Aber die Krönung kommt noch, denn besagter Mensch sieht meinen Frust und präsentiert mir stolz ein iPad: „Alles jetzt online hier“, ruft er laut. Schön, sage ich, dann her damit. „Wir können leider nicht ausdrucken“, seine Antwort…
Ich habe dann Yoga gemacht!
Seit neuestem fahre ich super mit der Einstellung „Wenn es etwas ist, was Dich noch in 6 Monaten aufregen wird, dann reg Dich auf und zwar gruendlich!“ – Ansonsten.. tief einatmen und wieder ausatmen und weiter geht’s!
Elke, Du hast es richtig gemacht!
Manchmal schießen sie sich auch selbst ins Knie. Ein Freund hat einen Krimi geschrieben. Wollte ihn meiner Frau aufs iPad laden. Spottbillig bei Amazon. Aber nur in der Kindle-Version ohne Umstand lieferbar. Nun lege ich mir (und schon gar nicht meiner Frau, die das dann als Danaergeschenk empfinden würde) nicht noch ein x-tes neues Elektrogerät zu, nur um einen Krimi mal eben drei Stunden zu lesen. Willst du ihn auf den anderen Elektrogeräten lesen, musst du erst eine App runterladen, dafür musst du dich anmelden usw. Werde meinem Freund sagen, er soll mir ein pdf schicken, und ich überweise ihm 5 Euro. Nächstes Mal gehe ich gleich wieder in den Buchladen. Und wenn meine Freunde Bücher schreiben, sollen sie gefälligst auch Bücher und nicht nur Dateien schreiben.

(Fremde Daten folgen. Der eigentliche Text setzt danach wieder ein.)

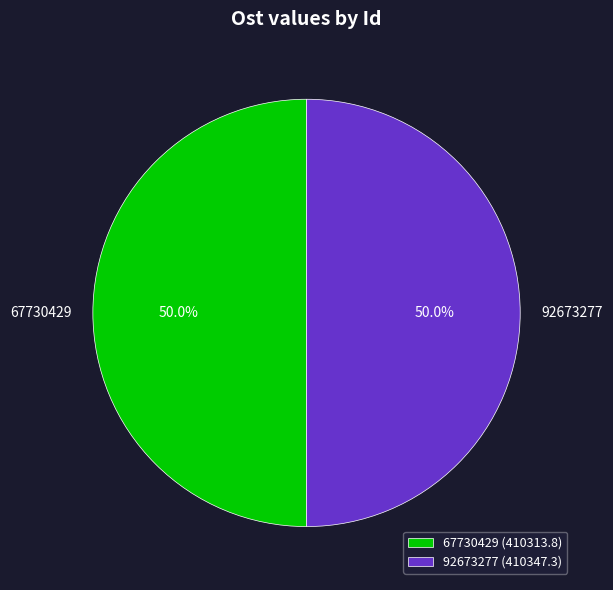

Approximately how many times larger is the value at 67730429 compared to 92673277?

1.0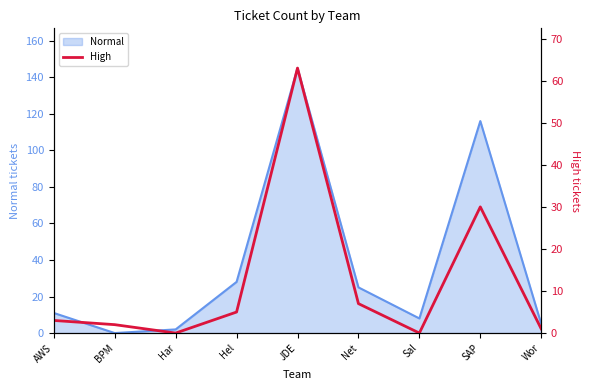

What is the difference between the values at Hel and Net?

2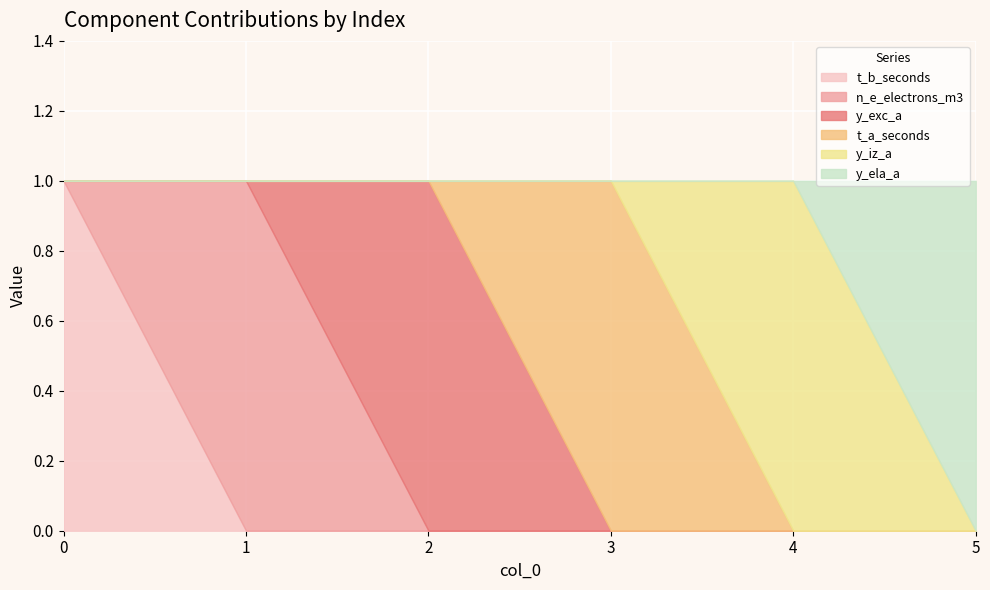

What is the value of the t_b_seconds point at the 1st from the left?

1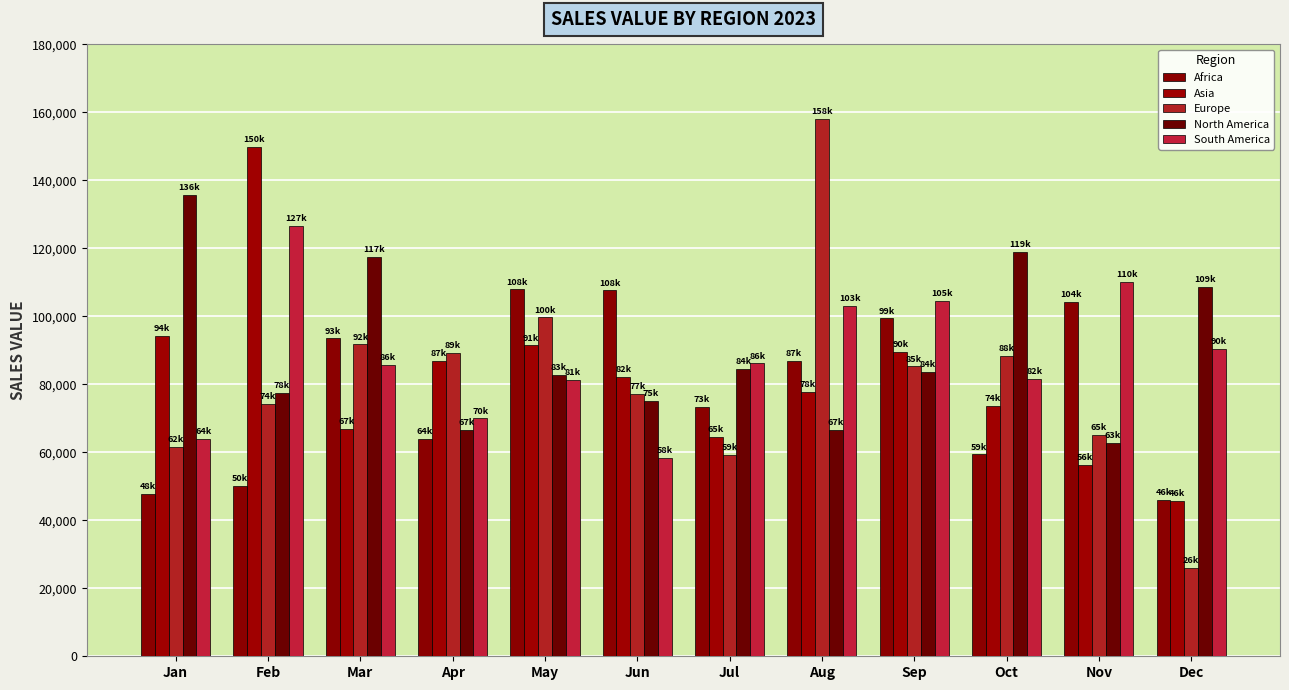

The value of North America at Apr is 105384.9. True or false?

False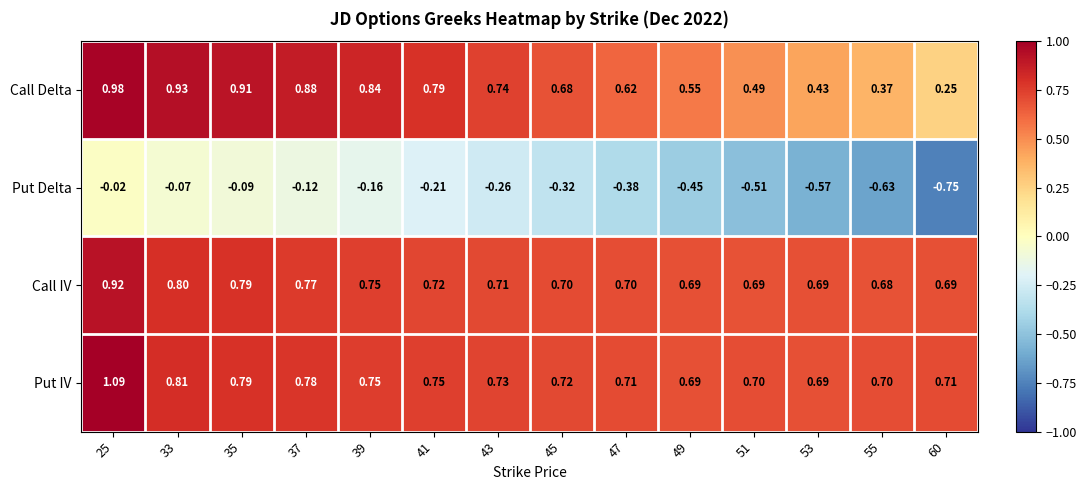

Is the value of Put Delta at 49 greater than the value of Call Delta at 43?

No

Dieser Ofamoos-Beitrag von Melanie spricht mir aus der Seele. Am schlimmsten ist es am Flugplatz Frankfurt, wo sich das Service Personal gemütlich ausruht, wahrend ich mich z.B. am Lufhansa-PC beim Gepäck-drop-off abmühe.
Der Drop-off Schalter ist offensichtlich nur der Anfang einer langen Reise in die Service Wueste!